***** Input material
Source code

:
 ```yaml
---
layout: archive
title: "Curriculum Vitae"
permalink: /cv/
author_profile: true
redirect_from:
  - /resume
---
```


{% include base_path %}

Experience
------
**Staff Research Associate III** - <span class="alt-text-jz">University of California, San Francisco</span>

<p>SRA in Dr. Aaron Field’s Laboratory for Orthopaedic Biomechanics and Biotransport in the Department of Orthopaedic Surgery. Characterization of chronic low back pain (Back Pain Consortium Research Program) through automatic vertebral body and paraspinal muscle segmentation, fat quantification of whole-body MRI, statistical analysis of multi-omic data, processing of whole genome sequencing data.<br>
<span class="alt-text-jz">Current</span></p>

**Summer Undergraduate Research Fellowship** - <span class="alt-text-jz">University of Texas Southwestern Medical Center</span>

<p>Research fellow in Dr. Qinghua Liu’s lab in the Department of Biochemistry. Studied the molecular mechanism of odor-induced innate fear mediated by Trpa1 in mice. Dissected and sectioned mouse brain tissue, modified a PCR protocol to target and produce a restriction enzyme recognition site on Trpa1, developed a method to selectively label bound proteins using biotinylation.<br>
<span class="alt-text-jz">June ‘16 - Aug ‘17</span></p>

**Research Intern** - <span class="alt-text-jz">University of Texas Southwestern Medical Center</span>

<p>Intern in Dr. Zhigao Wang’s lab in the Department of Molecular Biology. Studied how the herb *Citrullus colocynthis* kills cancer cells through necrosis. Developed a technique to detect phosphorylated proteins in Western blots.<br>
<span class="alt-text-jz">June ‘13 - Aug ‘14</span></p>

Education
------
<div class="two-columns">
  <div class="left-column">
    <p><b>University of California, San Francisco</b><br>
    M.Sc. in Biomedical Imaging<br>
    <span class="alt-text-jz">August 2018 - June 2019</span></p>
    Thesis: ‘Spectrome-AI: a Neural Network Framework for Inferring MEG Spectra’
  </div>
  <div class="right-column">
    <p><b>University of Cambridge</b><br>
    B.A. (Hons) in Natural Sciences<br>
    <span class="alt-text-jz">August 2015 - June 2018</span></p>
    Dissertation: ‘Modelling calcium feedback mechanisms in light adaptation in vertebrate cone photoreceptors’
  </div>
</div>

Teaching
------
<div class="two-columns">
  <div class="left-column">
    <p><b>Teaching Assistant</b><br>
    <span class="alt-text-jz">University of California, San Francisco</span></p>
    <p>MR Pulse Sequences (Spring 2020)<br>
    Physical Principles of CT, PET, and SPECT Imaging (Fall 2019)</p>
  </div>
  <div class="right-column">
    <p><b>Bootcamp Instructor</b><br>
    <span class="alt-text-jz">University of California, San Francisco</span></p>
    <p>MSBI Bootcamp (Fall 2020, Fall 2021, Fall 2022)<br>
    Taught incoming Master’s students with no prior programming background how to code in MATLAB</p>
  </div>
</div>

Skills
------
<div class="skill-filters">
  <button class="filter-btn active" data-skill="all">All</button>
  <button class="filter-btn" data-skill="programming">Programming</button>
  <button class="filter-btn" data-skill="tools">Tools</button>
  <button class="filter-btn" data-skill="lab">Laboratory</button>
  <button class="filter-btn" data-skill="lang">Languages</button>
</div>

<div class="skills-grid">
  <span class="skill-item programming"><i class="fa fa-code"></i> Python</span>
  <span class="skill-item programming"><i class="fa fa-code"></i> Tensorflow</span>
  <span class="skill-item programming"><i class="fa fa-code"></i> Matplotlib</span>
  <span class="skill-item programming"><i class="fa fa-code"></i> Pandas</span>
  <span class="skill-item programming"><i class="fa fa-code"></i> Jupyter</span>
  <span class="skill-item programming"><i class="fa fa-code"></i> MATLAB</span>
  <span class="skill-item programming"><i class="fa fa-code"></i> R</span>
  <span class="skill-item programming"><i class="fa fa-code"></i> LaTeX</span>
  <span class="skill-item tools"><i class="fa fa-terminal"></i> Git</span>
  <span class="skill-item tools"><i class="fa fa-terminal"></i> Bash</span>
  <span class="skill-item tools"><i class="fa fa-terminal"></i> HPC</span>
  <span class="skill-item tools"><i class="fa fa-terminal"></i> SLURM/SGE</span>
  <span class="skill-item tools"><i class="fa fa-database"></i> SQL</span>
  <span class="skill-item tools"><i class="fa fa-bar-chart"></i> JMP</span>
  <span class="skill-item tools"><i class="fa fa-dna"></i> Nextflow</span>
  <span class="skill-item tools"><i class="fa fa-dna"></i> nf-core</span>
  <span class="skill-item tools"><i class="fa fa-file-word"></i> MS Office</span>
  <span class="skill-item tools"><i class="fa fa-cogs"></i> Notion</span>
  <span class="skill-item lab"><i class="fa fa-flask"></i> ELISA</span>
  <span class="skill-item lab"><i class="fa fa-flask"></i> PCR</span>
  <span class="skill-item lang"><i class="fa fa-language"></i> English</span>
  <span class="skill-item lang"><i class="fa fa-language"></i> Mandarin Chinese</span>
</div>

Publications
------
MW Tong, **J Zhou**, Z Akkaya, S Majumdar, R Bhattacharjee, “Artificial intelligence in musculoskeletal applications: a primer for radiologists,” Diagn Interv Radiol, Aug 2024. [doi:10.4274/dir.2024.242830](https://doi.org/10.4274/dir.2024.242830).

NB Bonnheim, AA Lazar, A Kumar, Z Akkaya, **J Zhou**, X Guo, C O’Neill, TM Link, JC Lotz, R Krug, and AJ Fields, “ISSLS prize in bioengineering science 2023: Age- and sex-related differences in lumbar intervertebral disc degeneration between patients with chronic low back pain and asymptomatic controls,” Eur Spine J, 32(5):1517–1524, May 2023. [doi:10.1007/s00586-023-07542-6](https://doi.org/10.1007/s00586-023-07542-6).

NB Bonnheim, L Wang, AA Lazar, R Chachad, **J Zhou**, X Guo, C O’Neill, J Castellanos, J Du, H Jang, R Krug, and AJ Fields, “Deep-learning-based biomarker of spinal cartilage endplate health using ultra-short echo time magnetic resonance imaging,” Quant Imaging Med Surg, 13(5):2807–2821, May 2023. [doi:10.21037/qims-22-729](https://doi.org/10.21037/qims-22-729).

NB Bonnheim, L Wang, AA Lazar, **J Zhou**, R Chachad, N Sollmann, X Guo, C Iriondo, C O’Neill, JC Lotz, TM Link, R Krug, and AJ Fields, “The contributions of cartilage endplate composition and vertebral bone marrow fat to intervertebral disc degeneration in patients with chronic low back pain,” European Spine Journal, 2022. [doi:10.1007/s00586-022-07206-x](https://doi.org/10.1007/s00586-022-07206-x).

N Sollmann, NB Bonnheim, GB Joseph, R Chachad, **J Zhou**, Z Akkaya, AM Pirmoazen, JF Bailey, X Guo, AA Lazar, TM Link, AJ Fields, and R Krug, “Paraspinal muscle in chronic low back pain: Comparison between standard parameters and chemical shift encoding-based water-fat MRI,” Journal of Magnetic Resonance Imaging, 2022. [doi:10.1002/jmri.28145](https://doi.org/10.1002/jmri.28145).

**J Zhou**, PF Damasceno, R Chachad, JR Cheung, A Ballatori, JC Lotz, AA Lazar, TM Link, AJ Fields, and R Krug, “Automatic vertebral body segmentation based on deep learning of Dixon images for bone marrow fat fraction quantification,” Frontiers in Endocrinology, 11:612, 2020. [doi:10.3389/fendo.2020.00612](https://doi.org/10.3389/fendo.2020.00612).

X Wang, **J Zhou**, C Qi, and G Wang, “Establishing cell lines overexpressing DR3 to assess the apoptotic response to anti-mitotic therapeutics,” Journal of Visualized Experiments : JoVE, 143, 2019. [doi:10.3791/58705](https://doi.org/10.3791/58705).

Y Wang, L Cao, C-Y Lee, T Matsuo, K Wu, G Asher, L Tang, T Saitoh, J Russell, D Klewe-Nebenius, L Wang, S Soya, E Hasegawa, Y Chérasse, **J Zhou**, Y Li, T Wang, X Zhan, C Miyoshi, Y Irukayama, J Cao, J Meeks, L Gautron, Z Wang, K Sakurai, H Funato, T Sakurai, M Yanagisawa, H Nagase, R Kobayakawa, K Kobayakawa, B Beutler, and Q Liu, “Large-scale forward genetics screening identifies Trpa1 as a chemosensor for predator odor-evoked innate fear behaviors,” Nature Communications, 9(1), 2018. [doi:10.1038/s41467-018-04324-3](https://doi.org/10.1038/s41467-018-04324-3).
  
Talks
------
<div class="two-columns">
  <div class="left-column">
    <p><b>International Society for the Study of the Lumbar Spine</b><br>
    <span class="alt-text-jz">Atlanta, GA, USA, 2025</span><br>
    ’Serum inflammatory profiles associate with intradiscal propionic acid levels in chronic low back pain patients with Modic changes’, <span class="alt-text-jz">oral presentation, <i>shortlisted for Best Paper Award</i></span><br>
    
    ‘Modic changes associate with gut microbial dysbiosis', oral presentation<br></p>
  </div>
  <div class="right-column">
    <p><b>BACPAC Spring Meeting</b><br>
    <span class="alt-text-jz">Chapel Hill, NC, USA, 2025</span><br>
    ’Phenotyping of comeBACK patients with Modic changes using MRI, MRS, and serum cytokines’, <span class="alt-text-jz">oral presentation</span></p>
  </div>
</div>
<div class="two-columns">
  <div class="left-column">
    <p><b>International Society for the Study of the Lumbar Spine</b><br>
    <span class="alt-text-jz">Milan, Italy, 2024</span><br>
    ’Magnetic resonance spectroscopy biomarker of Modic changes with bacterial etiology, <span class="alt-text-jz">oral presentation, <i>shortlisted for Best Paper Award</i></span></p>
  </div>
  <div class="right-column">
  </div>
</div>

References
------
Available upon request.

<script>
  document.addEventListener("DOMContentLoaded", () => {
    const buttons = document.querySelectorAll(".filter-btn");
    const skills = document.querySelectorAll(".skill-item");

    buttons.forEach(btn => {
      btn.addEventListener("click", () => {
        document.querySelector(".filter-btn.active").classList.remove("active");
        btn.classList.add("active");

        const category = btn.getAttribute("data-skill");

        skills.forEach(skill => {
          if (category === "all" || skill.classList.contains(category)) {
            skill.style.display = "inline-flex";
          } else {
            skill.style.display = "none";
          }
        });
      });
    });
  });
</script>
**********
*What needs to be done*. Select all lines in the listing that include the word "code".

*Output below*.
Source code
    Taught incoming Master’s students with no prior programming background how to code in MATLAB</p>
  <span class="skill-item programming"><i class="fa fa-code"></i> Python</span>
  <span class="skill-item programming"><i class="fa fa-code"></i> Tensorflow</span>
  <span class="skill-item programming"><i class="fa fa-code"></i> Matplotlib</span>
  <span class="skill-item programming"><i class="fa fa-code"></i> Pandas</span>
  <span class="skill-item programming"><i class="fa fa-code"></i> Jupyter</span>
  <span class="skill-item programming"><i class="fa fa-code"></i> MATLAB</span>
  <span class="skill-item programming"><i class="fa fa-code"></i> R</span>
  <span class="skill-item programming"><i class="fa fa-code"></i> LaTeX</span>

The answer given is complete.